Je ne suis pas Charlie.

by - 05:56:00

Comme je vous l'écrivais ici, j'ai été très choquée par ce qui s'est passé mercredi 7 janvier au sein des locaux de Charlie Hebdo. Je fus plus qu'horrifiée de savoir que des gens ont été exécuté pour avoir exprimé, au sein de leur journal, à leur façon, leur point de vue sur la société.
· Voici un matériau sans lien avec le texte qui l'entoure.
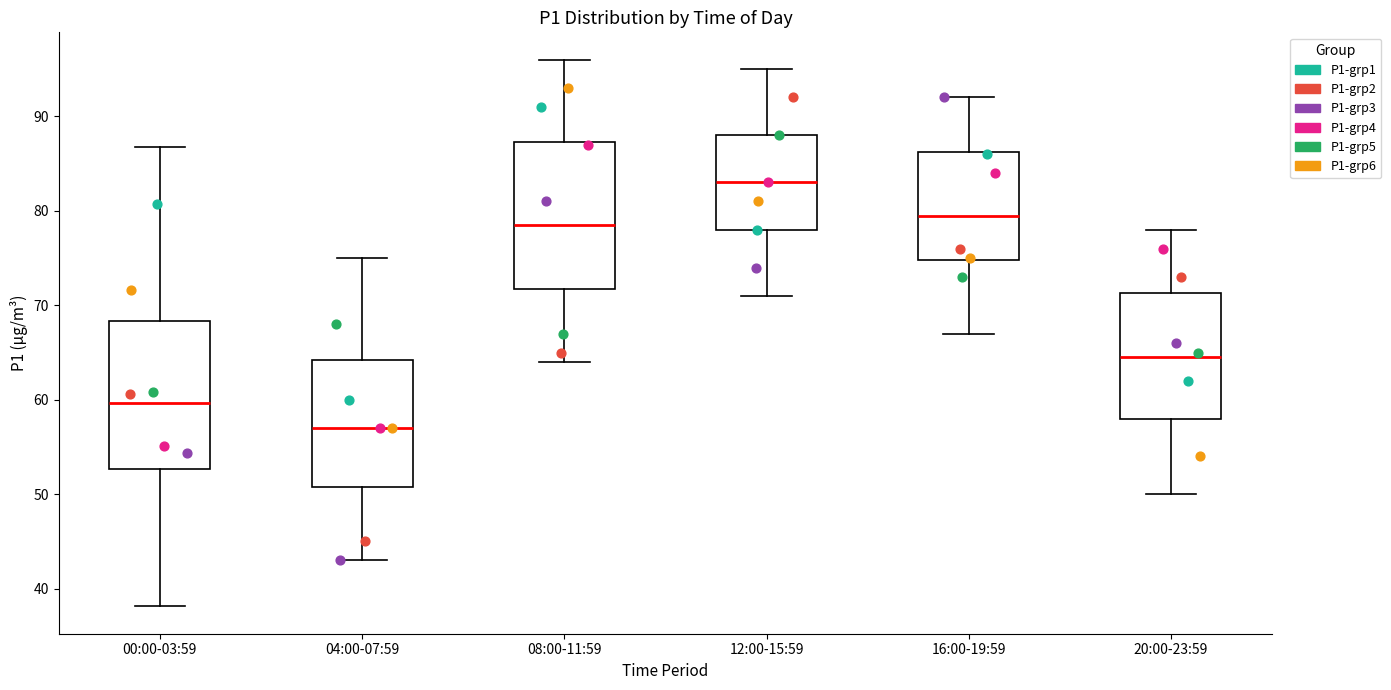

Which box's median line is the highest?

12:00-15:59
Je me rends compte que dans ce monde, selon les endroits où nous nous trouvons, les sujets sur lesquels nous nous exprimons, nous risquons plus ou moins la mort pour avoir donné sa vision des choses. Mes autres pensées sont allées à cette femme, journaliste en herbe médecin de profession qui a été assassinée et dont la mort a été annoncée par ses meurtriers sur son propre compte Twitter .. mais aussi à ce journaliste condamné à une peine de prison, une amende ainsi que plusieurs séries de coup de fouets pour avoir écrit ce qu'il pensait  

Seulement, voilà, concernant Charlie Hebdo..
Ces dernières semaines, nous avons pu voir les élans de solidarité envoyé du monde entier, cette marche spectaculaire menant à la Bastille et donnant l'opportunité à des chefs d'État de marcher pour une liberté d'expression qu'ils respectent chez les autres mais pas au sein des propres pays qu'ils administrent => Yann l'écrit ici 
Nous avons également pu voir la façon dont les choses ont tourné à l'avantage de ceux qui ont vu en cette affaire tragique un profit à se faire : les compagnes plus ou moins légitimes des défunts invitées à raconter les détails de leurs vies privées, les tentatives de s’octroyer le " Je suis Charlie " comme marque déposée mais surtout l'édition de 7 millions d'exemplaires pour le numéro, la création d'un Prix Charlie pour la liberté d'expression.

Je n'ai rien à redire quant à la solidarité et l'union française, quant au drame. J'ai trouvé cela très beau, très fort.

Mais pour être honnête, je ne me sens pas Charlie, je ne suis pas Charlie.
Je ne me reconnais pas dans cette liberté d'expression qui consiste à tourner en ridicule, en méprisable les croyances des uns et des autres que je ne partage pas.
Je ne me reconnais pas dans cette liberté d'expression qui utilise de l'humour de mauvais goût pour parler de ce qui se passe de dramatique chez les autres et de s'en amuser.

C'est un droit que nous possédons ici de s'exprimer, de dire ce que l'on pense et d'user de cette liberté à notre guise. Mais on m'a également appris que la liberté des uns commençait là où s'arrêtait celle des autres. Et lorsqu'un journal de cette tonalité prend de plus en plus de place dans l'espace médiatique, de plus en plus d'importance et de légitimité alors que le contenu me semble contraire à la cohésion nationale, à l'unité des français, je m'inquiète. Je m'interroge sur les limites de cette liberté d'expression, sur les critères de cette liberté : à quel moment la liberté des uns devient un fardeau pour les autres ? 

Comprenons nous bien, il n'a JAMAIS été question d'encourager quoi que ce soit, personne ne mérite qu'on lui enlève la vie quoi qu'il pense, ou qu'il ait dit/fait.